As a companion topic to last week’s review on breastfeeding, we are taking some time to learn about formula feeding. While breastfeeding is recommended as the optimal nutrition for babies, there are families for whom this is not an option (see commentary below from a pediatrician who was not able to breastfeed her baby); parents rely on us to have expertise on formula feeding as well.

Teaching materials for this week:

Take-home points about formula feeding:

  1. How much formula to provide? after the first few weeks of life, for every 1 kg (or 2 pounds) babies drink ~1 ounce of formula, up to about 7-8 ounces (I usually say closer to 6 ounces is optimal), every 3-4 hours. This amount approximates the baby’s stomach capacity and will meet metabolic needs of an otherwise healthy infant (which is ~100kcal/kg/day in babies <10 kg). Babies should be gaining 25-30g/day through 3 months, then 15-20g/day from 3-6 months (see helpful table in case discussion). Total intake in the day should be no more than 32oz. There is some evidence that using larger bottles (>=6 oz) at 2 months may be associated with feeding too much at one time, and with more rapid weight gain/overweight at 6 months.
  2. Parents often ask about how to choose a formula-what should we say?: Although claiming unique properties, all of the major standard formulas commercially available are essentially similar and contain enough vitamins and minerals to meet babies’ needs. If fully formula-fed, vitamin D should be adequate to meet 400 IU daily. There should never be an indication to use “low-iron” formulations. There is mixed evidence on whether adding long-chain fatty acids DHA and ARA to formulas has benefit for vision and cognition; nonetheless, these are now routinely added to most formulas in the US. Check out info for parents on choosing a formula from the AAP healthychildren website on choosing a formula
  3. What are recommendations for preparing formula? This is important to know and families should follow labels carefully. (I will always remember a baby brought to us at clinic seizing and hypoxic from hyponatremia due to inproperly mixed formula.) For powdered formula, it is typically 1 scoop for every 2 ounces. Fill the water first, then add the powder. In places with safe drinking water, standard tap water can be used without boiling (heavy boiling may increase concentrations of lead, in fact). Be cautious about well water – this should be tested for lead and other heavy metals. There is some concern about mild fluorosis if formula is mixed with fluoride-containing water – in which case you can sometimes mix with bottled water. At room temperature, discard formula not used within 2 hours. Refrigerated formula should be discarded after 24 hours.

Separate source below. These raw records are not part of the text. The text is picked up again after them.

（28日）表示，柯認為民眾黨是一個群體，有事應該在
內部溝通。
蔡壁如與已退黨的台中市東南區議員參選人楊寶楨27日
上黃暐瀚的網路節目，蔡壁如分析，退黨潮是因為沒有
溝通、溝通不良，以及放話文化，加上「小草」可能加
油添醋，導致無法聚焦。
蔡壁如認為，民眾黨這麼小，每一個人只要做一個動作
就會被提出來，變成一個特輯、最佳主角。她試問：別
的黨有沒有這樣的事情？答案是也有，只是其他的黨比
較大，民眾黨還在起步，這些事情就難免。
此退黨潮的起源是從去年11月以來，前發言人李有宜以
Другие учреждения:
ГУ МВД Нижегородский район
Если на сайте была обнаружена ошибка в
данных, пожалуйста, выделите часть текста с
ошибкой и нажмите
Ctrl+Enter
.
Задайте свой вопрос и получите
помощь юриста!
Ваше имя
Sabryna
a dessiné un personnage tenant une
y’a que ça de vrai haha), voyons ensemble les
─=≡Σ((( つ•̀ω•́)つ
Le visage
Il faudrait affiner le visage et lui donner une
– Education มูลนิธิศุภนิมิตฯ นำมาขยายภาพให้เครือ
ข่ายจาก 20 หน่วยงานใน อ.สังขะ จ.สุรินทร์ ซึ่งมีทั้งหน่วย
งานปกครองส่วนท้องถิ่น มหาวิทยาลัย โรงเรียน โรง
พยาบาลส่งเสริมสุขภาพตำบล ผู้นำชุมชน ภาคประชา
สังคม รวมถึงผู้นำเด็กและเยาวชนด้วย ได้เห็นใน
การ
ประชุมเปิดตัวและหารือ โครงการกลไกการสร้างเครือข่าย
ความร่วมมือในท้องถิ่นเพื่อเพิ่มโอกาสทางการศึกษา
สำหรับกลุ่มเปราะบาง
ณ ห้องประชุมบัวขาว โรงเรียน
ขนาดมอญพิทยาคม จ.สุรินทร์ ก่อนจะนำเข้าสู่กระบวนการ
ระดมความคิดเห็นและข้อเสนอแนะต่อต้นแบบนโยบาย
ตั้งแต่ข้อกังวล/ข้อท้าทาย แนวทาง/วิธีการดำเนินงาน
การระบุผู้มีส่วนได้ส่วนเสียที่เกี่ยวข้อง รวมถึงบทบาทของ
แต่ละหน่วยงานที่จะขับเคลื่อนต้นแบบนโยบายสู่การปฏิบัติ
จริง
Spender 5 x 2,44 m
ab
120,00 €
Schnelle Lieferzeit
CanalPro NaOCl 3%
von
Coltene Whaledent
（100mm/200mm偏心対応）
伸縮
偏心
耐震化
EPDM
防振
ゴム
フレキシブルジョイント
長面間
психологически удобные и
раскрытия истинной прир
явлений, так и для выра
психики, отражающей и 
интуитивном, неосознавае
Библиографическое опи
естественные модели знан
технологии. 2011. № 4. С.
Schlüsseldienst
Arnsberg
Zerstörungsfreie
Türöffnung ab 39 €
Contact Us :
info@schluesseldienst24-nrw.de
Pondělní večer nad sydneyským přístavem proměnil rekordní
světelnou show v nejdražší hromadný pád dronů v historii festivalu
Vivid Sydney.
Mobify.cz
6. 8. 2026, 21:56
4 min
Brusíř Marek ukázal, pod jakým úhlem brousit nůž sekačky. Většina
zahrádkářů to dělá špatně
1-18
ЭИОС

  4. When should we consider switching formulas? Most infants tolerate standard formulas and do not require switching. Parents often ask about switching formulas when babies have irritability and colic, which are unlikely to improve because of a formula change. Infants with specific GI symptoms, such as diarrhea, constipation, blood in the stool, and excessive gas are more likely to benefit from a formula switch.

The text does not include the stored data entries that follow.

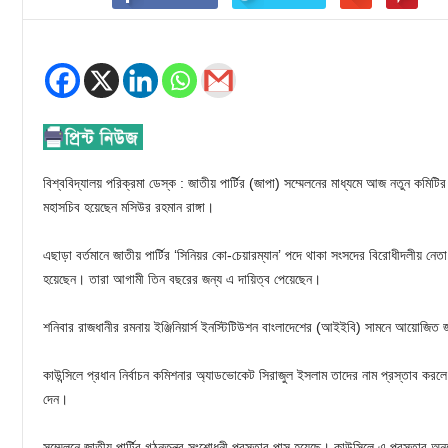
বিশ্ববিদ্যালয় পরিক্রমা ডেস্ক : জাতীয় পার্টির (জাপা) সম্মেলনের মাধ্যমে আজ নতুন কমিটি
মহাসচিব হয়েছেন মসিউর রহমান রাঙ্গা।
এছাড়া বর্তমানে জাতীয় পার্টির ‘সিনিয়র কো-চেয়ারম্যান’ পদে থাকা সংসদের বিরোধীদলীয় নেত
হয়েছেন। তারা আগামী তিন বছরের জন্য এ দায়িত্ব পেয়েছেন।
শনিবার রাজধানীর রমনায় ইঞ্জিনিয়ার্স ইনস্টিটিউশন বাংলাদেশের (আইইবি) সামনে আয়োজিত জা
কাউন্সিলে প্রধান নির্বাচন কমিশনার অ্যাডভোকেট সিরাজুল ইসলাম তাদের নাম প্রস্তাব কর
দেন।
সম্মেলনে জাতীয় পার্টির গঠনতন্ত্র সংশোধনী প্রস্তাব পাস হয়েছে। কাউন্সিলে এ প্রস্তাব অ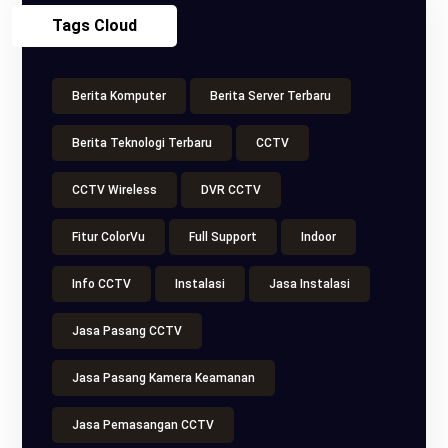
Tags Cloud
Berita Komputer
Berita Server Terbaru
Berita Teknologi Terbaru
CCTV
CCTV Wireless
DVR CCTV
Fitur ColorVu
Full Support
Indoor
Info CCTV
Instalasi
Jasa Instalasi
Jasa Pasang CCTV
Jasa Pasang Kamera Keamanan
Jasa Pemasangan CCTV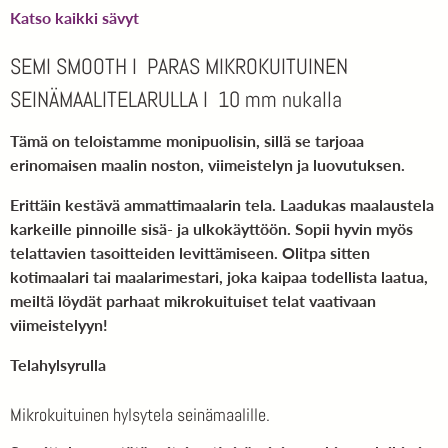
Katso kaikki sävyt
SEMI SMOOTH I PARAS MIKROKUITUINEN
SEINÄMAALITELARULLA I 10 mm nukalla
Tämä on teloistamme monipuolisin
, sillä se tarjoaa
erinomaisen maalin noston, viimeistelyn ja luovutuksen.
Erittäin kestävä ammattimaalarin tela. Laadukas maalaustela
karkeille pinnoille sisä- ja ulkokäyttöön. Sopii hyvin myös
telattavien tasoitteiden levittämiseen. Olitpa sitten
kotimaalari tai maalarimestari, joka kaipaa todellista laatua,
meiltä löydät parhaat mikrokuituiset telat vaativaan
viimeistelyyn!
Telahylsyrulla
Mikrokuituinen hylsytela seinämaalille.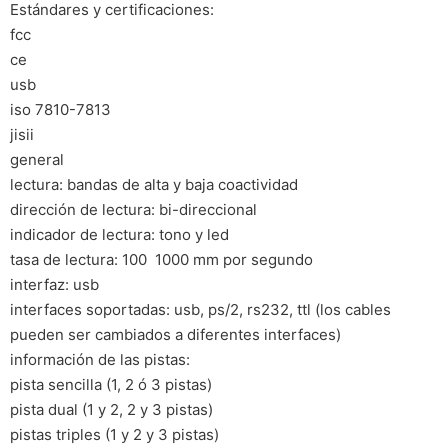
Estándares y certificaciones:
fcc
ce
usb
iso 7810-7813
jisii
general
lectura: bandas de alta y baja coactividad
dirección de lectura: bi-direccional
indicador de lectura: tono y led
tasa de lectura: 100  1000 mm por segundo
interfaz: usb
interfaces soportadas: usb, ps/2, rs232, ttl (los cables
pueden ser cambiados a diferentes interfaces)
información de las pistas:
pista sencilla (1, 2 ó 3 pistas)
pista dual (1 y 2, 2 y 3 pistas)
pistas triples (1 y 2 y 3 pistas)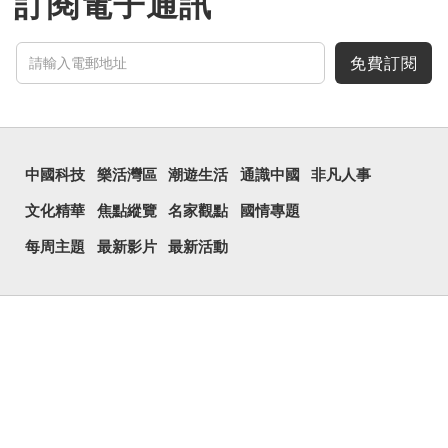
訂閱電子通訊
免費訂閱
中國科技
樂活灣區
潮遊生活
通識中國
非凡人事
文化精華
焦點縱覽
名家觀點
國情專題
每周主題
最新影片
最新活動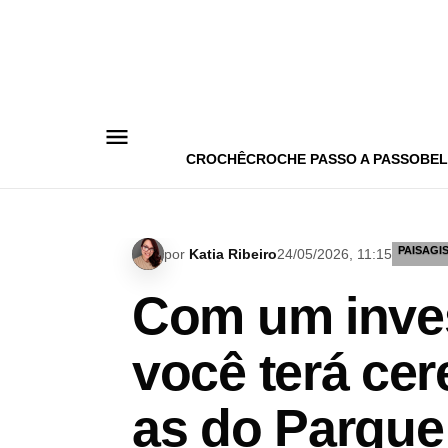
Pular
para
o
conteúdo
CROCHÊ
CROCHE PASSO A PASSO
BEL
PAISAGI
por
Katia Ribeiro
24/05/2026, 11:15
Com um inves
você terá cer
as do Parque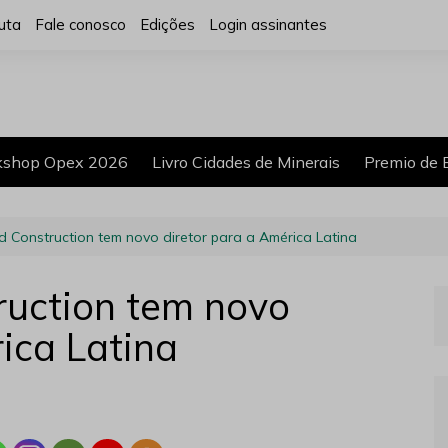
uta
Fale conosco
Edições
Login assinantes
shop Opex 2026
Livro Cidades de Minerais
Premio de 
 Construction tem novo diretor para a América Latina
ruction tem novo
ica Latina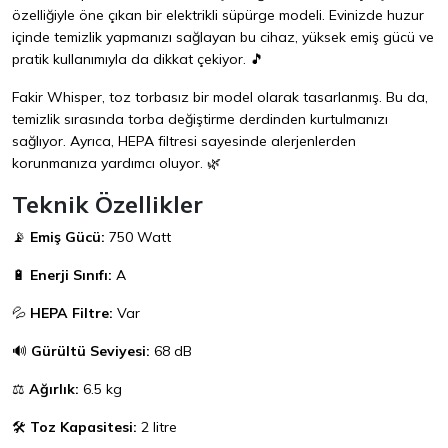
özelliğiyle öne çıkan bir elektrikli süpürge modeli. Evinizde huzur
içinde temizlik yapmanızı sağlayan bu cihaz, yüksek emiş gücü ve
pratik kullanımıyla da dikkat çekiyor. 🎵
Fakir Whisper, toz torbasız bir model olarak tasarlanmış. Bu da,
temizlik sırasında torba değiştirme derdinden kurtulmanızı
sağlıyor. Ayrıca, HEPA filtresi sayesinde alerjenlerden
korunmanıza yardımcı oluyor. 🌿
Teknik Özellikler
📡
Emiş Gücü:
750 Watt
🔋
Enerji Sınıfı:
A
💦
HEPA Filtre:
Var
🔊
Gürültü Seviyesi:
68 dB
⚖️
Ağırlık:
6.5 kg
🛠️
Toz Kapasitesi:
2 litre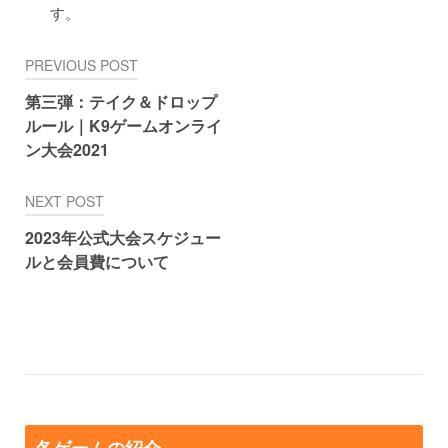
す。
PREVIOUS POST
投
第三弾：テイク＆ドロップ
稿
ルール｜K9ゲームオンライ
ナ
ン大会2021
ビ
NEXT POST
ゲ
ー
2023年公式大会スケジュー
ルと会員費について
シ
ョ
ン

  5. When should infants have special formulas? Soy-based formulas can treat some cow-milk formula intolerance, whether from lactose intolerance or cow milk protein allergy. Infants that have an IgE-mediated cow milk allergy may switch to soy-based formula, though up to half of infants allergic to cow’s milk may also not tolerate soy. In these cases, hydrolyzed formulas are required (such as Alimentum, Nutramigen, Pregestamil, and Neocate). These formulas are 3-4 times more expensive and may require prescriptions to be covered by insurance/WIC, though most are available over the counter. (See the helpful table to review these in the article above).